Collected data:
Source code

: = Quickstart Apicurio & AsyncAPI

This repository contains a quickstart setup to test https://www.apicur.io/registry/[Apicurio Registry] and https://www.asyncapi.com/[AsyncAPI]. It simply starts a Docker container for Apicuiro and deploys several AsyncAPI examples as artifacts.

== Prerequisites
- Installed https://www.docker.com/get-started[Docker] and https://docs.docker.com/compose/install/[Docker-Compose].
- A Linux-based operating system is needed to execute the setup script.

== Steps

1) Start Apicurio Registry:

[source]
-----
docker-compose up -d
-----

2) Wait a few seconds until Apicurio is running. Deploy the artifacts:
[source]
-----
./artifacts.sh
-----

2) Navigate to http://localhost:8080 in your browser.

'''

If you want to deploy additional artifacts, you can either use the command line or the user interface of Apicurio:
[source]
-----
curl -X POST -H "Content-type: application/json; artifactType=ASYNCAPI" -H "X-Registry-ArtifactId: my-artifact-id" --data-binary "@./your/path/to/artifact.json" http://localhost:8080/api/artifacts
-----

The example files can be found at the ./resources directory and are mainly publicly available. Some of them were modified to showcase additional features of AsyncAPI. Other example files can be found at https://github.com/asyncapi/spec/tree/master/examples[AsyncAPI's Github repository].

• _To do_
Above are the records; restate each one exactly.

• _Solution to this exercise_
Source code

: = Quickstart Apicurio & AsyncAPI

This repository contains a quickstart setup to test https://www.apicur.io/registry/[Apicurio Registry] and https://www.asyncapi.com/[AsyncAPI]. It simply starts a Docker container for Apicuiro and deploys several AsyncAPI examples as artifacts.

== Prerequisites
- Installed https://www.docker.com/get-started[Docker] and https://docs.docker.com/compose/install/[Docker-Compose].
- A Linux-based operating system is needed to execute the setup script.

== Steps

1) Start Apicurio Registry:

[source]
-----
docker-compose up -d
-----

2) Wait a few seconds until Apicurio is running. Deploy the artifacts:
[source]
-----
./artifacts.sh
-----

2) Navigate to http://localhost:8080 in your browser.

'''

If you want to deploy additional artifacts, you can either use the command line or the user interface of Apicurio:
[source]
-----
curl -X POST -H "Content-type: application/json; artifactType=ASYNCAPI" -H "X-Registry-ArtifactId: my-artifact-id" --data-binary "@./your/path/to/artifact.json" http://localhost:8080/api/artifacts
-----

The example files can be found at the ./resources directory and are mainly publicly available. Some of them were modified to showcase additional features of AsyncAPI. Other example files can be found at https://github.com/asyncapi/spec/tree/master/examples[AsyncAPI's Github repository].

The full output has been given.